- Court: United States Court of Appeals for the Federal Circuit
- Full case name: Roche Products, Inc. v. Bolar Pharmaceutical Co., Inc.
- Decided: April 23, 1984
- Citation: 733 F.2d 858 (1984)

Case history
- Prior history: 572 F. Supp. 255 (E.D.N.Y. 1983)

Court membership
- Judges sitting: Howard Thomas Markey, Philip Nichols, Jr., Shiro Kashiwa

Case opinions
- Majority: Nichols, joined by Markey, Kashiwa

= Roche Products, Inc. v. Bolar Pharmaceutical Co. =

United States court case

Roche Products, Inc. v. Bolar Pharmaceutical Co., 733 F.2d 858 (Fed. Cir. 1984), was a court case in the United States related to the manufacturing of generic pharmaceuticals.

Bolar was a generic drug manufacturer. Roche was a brand-name pharmaceutical company which made and sold a sleep aid Dalmane, the active ingredient of which Flurazepam was protected by patent.

Before patent expiration, Bolar used the patented chemical in experiments to determine if its generic product was bioequivalent to Dalmane in order to obtain FDA approval for its generic version of Dalmane. Bolar argued that its use of the patented product was not infringement under the experimental use exception to the patent law.

The Court of Appeals for the Federal Circuit rejected Bolar’s contention holding that the experimental use exception did not apply because Bolar intended to sell its generic product in competition with Roche’s Dalmane after patent expiration and, therefore, Bolar’s experiments had a business purpose.

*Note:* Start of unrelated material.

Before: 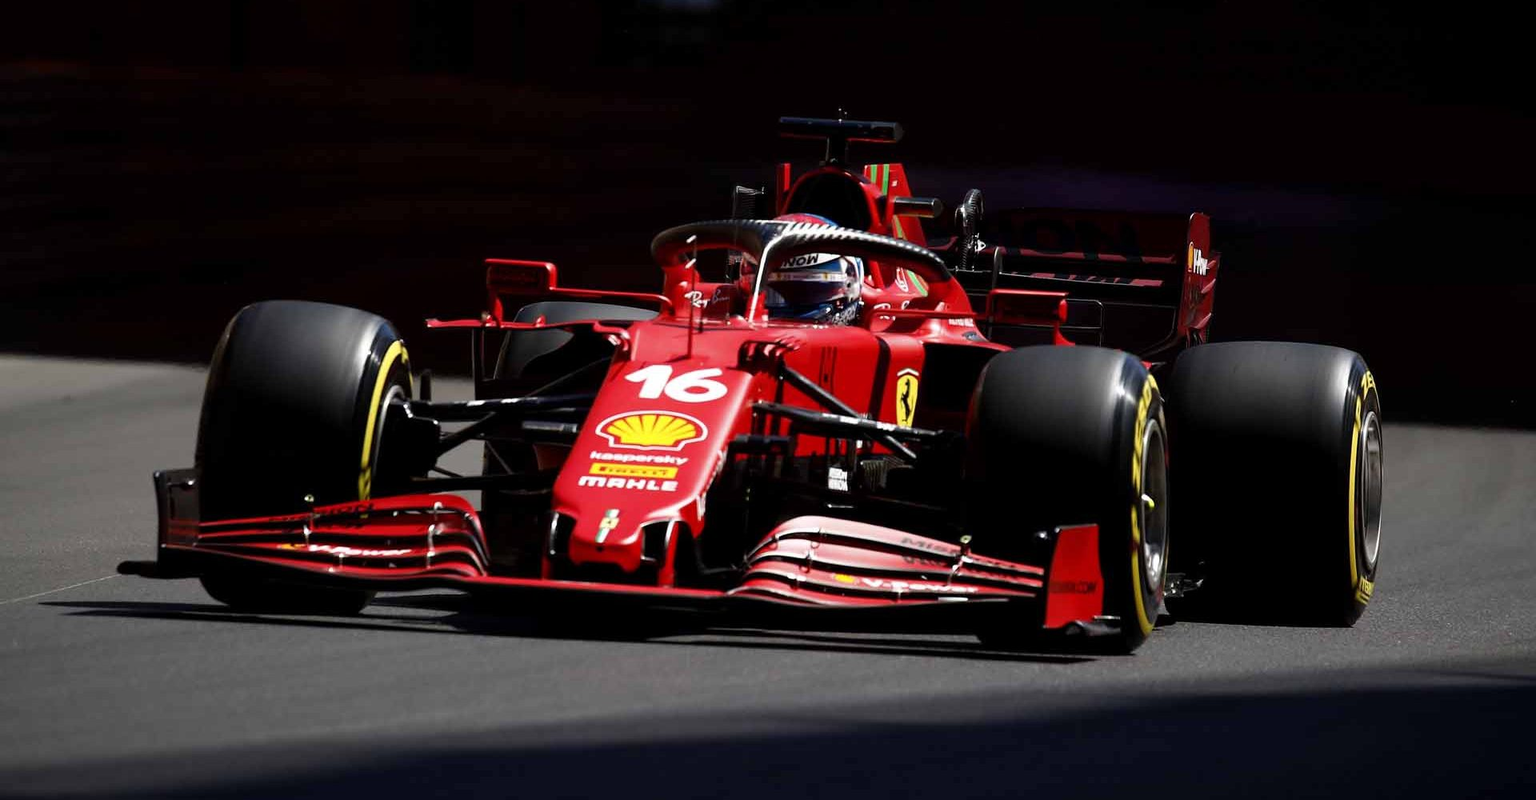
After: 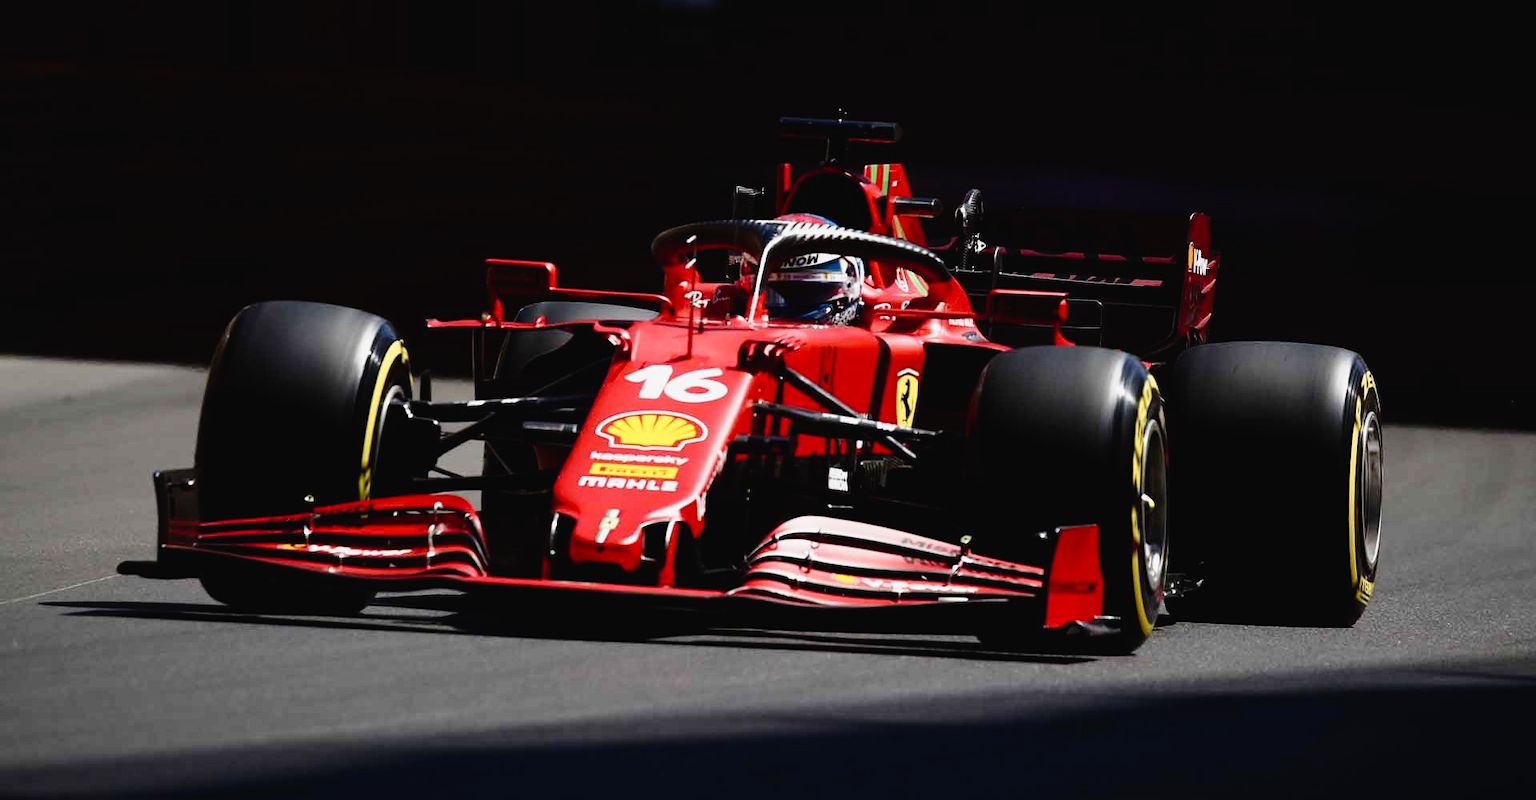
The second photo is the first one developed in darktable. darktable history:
contrast brightness saturation: contrast 0.14
tone curve: curves: ch0 [(0, 0.021) (0.049, 0.044) (0.152, 0.14) (0.328, 0.377) (0.473, 0.543) (0.641, 0.705) (0.85, 0.894) (1, 0.969)]; ch1 [(0, 0) (0.302, 0.331) (0.427, 0.433) (0.472, 0.47) (0.502, 0.503) (0.527, 0.524) (0.564, 0.591) (0.602, 0.632) (0.677, 0.701) (0.859, 0.885) (1, 1)]; ch2 [(0, 0) (0.33, 0.301) (0.447, 0.44) (0.487, 0.496) (0.502, 0.516) (0.535, 0.563) (0.565, 0.6) (0.618, 0.629) (1, 1)], preserve colors none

Bolar also argued that public policy in favor of availability of generic drugs immediately following patent expiration justified the experimental use of the patented chemical because denying such use would extend Roche’s monopoly beyond the date of patent expiration. The court rejected this argument, stating that such policy decisions should be made by Congress. Likewise, the court decided that apparent policy conflicts between statutes such as the Food and Drug Act and the Patent Act should be decided by Congress and not the courts.

Shortly after Roche v. Bolar was decided, Congress did pass a law permitting use of patented products in experiments for the purpose of obtaining FDA approval (section 271-e-1 of the Drug Price Competition and Patent Term Restoration Act, informally known as the "Hatch-Waxman Act" [Public Law 98-417], which established the modern system for FDA approval of generic drugs).

In some non-U.S. jurisdictions, the research exemption is known as the Bolar exemption, after this case.